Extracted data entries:
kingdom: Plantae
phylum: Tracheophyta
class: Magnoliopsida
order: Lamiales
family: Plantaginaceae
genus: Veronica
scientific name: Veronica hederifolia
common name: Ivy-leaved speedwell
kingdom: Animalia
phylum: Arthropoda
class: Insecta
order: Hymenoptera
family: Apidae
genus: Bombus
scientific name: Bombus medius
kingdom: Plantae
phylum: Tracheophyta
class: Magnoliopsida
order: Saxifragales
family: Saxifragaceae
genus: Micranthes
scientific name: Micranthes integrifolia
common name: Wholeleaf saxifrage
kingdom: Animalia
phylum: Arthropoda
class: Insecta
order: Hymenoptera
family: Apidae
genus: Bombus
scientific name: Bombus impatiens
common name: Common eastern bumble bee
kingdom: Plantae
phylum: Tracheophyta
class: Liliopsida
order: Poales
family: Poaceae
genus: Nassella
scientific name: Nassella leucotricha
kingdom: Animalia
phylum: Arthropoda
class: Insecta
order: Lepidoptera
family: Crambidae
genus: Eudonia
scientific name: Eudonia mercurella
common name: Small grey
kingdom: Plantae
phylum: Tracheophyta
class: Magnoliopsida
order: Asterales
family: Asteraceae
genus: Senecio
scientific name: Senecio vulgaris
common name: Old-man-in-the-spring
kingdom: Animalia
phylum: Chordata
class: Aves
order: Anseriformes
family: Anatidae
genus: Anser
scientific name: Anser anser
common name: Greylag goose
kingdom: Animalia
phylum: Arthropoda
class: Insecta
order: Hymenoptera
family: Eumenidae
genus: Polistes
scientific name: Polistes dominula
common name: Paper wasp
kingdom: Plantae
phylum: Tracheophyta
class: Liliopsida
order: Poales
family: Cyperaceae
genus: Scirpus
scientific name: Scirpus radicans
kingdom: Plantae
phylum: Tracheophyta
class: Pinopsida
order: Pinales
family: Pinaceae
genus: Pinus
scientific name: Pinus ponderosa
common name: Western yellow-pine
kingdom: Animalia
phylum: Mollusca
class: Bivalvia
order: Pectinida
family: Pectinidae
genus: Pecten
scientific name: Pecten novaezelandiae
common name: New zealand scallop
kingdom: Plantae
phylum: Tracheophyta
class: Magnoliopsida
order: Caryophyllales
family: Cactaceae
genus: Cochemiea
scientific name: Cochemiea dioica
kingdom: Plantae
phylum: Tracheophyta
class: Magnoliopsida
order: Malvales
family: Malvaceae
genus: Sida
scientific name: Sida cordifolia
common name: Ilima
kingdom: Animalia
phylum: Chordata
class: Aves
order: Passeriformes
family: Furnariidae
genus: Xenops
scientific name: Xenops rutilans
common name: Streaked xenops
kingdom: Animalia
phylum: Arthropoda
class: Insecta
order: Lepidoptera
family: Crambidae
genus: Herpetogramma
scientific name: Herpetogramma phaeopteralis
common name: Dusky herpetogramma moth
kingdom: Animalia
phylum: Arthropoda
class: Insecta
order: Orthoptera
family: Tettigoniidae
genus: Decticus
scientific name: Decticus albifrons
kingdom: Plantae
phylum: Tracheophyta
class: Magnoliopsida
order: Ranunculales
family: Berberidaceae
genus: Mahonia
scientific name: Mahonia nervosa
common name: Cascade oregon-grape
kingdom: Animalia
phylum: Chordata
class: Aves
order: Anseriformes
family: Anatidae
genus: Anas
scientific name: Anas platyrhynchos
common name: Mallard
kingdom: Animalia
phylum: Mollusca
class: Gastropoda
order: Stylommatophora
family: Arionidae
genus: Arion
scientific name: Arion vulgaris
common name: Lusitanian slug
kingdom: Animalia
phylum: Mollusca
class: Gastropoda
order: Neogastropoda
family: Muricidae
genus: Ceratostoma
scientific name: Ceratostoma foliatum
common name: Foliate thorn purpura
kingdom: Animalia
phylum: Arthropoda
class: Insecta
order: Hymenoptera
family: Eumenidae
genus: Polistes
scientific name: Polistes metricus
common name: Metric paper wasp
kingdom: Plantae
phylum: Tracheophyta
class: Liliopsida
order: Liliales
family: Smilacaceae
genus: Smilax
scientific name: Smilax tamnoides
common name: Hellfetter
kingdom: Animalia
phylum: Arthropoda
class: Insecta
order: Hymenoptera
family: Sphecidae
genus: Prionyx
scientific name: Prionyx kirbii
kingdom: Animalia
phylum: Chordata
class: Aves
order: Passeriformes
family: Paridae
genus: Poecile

TASK OBJECTIVE:
Write every line of the records above as a JSON list of strings, one string per line, omitting any blank lines.

OUTPUT FOR THIS TASK:
[
  "kingdom: Plantae",
  "phylum: Tracheophyta",
  "class: Magnoliopsida",
  "order: Lamiales",
  "family: Plantaginaceae",
  "genus: Veronica",
  "scientific name: Veronica hederifolia",
  "common name: Ivy-leaved speedwell",
  "kingdom: Animalia",
  "phylum: Arthropoda",
  "class: Insecta",
  "order: Hymenoptera",
  "family: Apidae",
  "genus: Bombus",
  "scientific name: Bombus medius",
  "kingdom: Plantae",
  "phylum: Tracheophyta",
  "class: Magnoliopsida",
  "order: Saxifragales",
  "family: Saxifragaceae",
  "genus: Micranthes",
  "scientific name: Micranthes integrifolia",
  "common name: Wholeleaf saxifrage",
  "kingdom: Animalia",
  "phylum: Arthropoda",
  "class: Insecta",
  "order: Hymenoptera",
  "family: Apidae",
  "genus: Bombus",
  "scientific name: Bombus impatiens",
  "common name: Common eastern bumble bee",
  "kingdom: Plantae",
  "phylum: Tracheophyta",
  "class: Liliopsida",
  "order: Poales",
  "family: Poaceae",
  "genus: Nassella",
  "scientific name: Nassella leucotricha",
  "kingdom: Animalia",
  "phylum: Arthropoda",
  "class: Insecta",
  "order: Lepidoptera",
  "family: Crambidae",
  "genus: Eudonia",
  "scientific name: Eudonia mercurella",
  "common name: Small grey",
  "kingdom: Plantae",
  "phylum: Tracheophyta",
  "class: Magnoliopsida",
  "order: Asterales",
  "family: Asteraceae",
  "genus: Senecio",
  "scientific name: Senecio vulgaris",
  "common name: Old-man-in-the-spring",
  "kingdom: Animalia",
  "phylum: Chordata",
  "class: Aves",
  "order: Anseriformes",
  "family: Anatidae",
  "genus: Anser",
  "scientific name: Anser anser",
  "common name: Greylag goose",
  "kingdom: Animalia",
  "phylum: Arthropoda",
  "class: Insecta",
  "order: Hymenoptera",
  "family: Eumenidae",
  "genus: Polistes",
  "scientific name: Polistes dominula",
  "common name: Paper wasp",
  "kingdom: Plantae",
  "phylum: Tracheophyta",
  "class: Liliopsida",
  "order: Poales",
  "family: Cyperaceae",
  "genus: Scirpus",
  "scientific name: Scirpus radicans",
  "kingdom: Plantae",
  "phylum: Tracheophyta",
  "class: Pinopsida",
  "order: Pinales",
  "family: Pinaceae",
  "genus: Pinus",
  "scientific name: Pinus ponderosa",
  "common name: Western yellow-pine",
  "kingdom: Animalia",
  "phylum: Mollusca",
  "class: Bivalvia",
  "order: Pectinida",
  "family: Pectinidae",
  "genus: Pecten",
  "scientific name: Pecten novaezelandiae",
  "common name: New zealand scallop",
  "kingdom: Plantae",
  "phylum: Tracheophyta",
  "class: Magnoliopsida",
  "order: Caryophyllales",
  "family: Cactaceae",
  "genus: Cochemiea",
  "scientific name: Cochemiea dioica",
  "kingdom: Plantae",
  "phylum: Tracheophyta",
  "class: Magnoliopsida",
  "order: Malvales",
  "family: Malvaceae",
  "genus: Sida",
  "scientific name: Sida cordifolia",
  "common name: Ilima",
  "kingdom: Animalia",
  "phylum: Chordata",
  "class: Aves",
  "order: Passeriformes",
  "family: Furnariidae",
  "genus: Xenops",
  "scientific name: Xenops rutilans",
  "common name: Streaked xenops",
  "kingdom: Animalia",
  "phylum: Arthropoda",
  "class: Insecta",
  "order: Lepidoptera",
  "family: Crambidae",
  "genus: Herpetogramma",
  "scientific name: Herpetogramma phaeopteralis",
  "common name: Dusky herpetogramma moth",
  "kingdom: Animalia",
  "phylum: Arthropoda",
  "class: Insecta",
  "order: Orthoptera",
  "family: Tettigoniidae",
  "genus: Decticus",
  "scientific name: Decticus albifrons",
  "kingdom: Plantae",
  "phylum: Tracheophyta",
  "class: Magnoliopsida",
  "order: Ranunculales",
  "family: Berberidaceae",
  "genus: Mahonia",
  "scientific name: Mahonia nervosa",
  "common name: Cascade oregon-grape",
  "kingdom: Animalia",
  "phylum: Chordata",
  "class: Aves",
  "order: Anseriformes",
  "family: Anatidae",
  "genus: Anas",
  "scientific name: Anas platyrhynchos",
  "common name: Mallard",
  "kingdom: Animalia",
  "phylum: Mollusca",
  "class: Gastropoda",
  "order: Stylommatophora",
  "family: Arionidae",
  "genus: Arion",
  "scientific name: Arion vulgaris",
  "common name: Lusitanian slug",
  "kingdom: Animalia",
  "phylum: Mollusca",
  "class: Gastropoda",
  "order: Neogastropoda",
  "family: Muricidae",
  "genus: Ceratostoma",
  "scientific name: Ceratostoma foliatum",
  "common name: Foliate thorn purpura",
  "kingdom: Animalia",
  "phylum: Arthropoda",
  "class: Insecta",
  "order: Hymenoptera",
  "family: Eumenidae",
  "genus: Polistes",
  "scientific name: Polistes metricus",
  "common name: Metric paper wasp",
  "kingdom: Plantae",
  "phylum: Tracheophyta",
  "class: Liliopsida",
  "order: Liliales",
  "family: Smilacaceae",
  "genus: Smilax",
  "scientific name: Smilax tamnoides",
  "common name: Hellfetter",
  "kingdom: Animalia",
  "phylum: Arthropoda",
  "class: Insecta",
  "order: Hymenoptera",
  "family: Sphecidae",
  "genus: Prionyx",
  "scientific name: Prionyx kirbii",
  "kingdom: Animalia",
  "phylum: Chordata",
  "class: Aves",
  "order: Passeriformes",
  "family: Paridae",
  "genus: Poecile"
]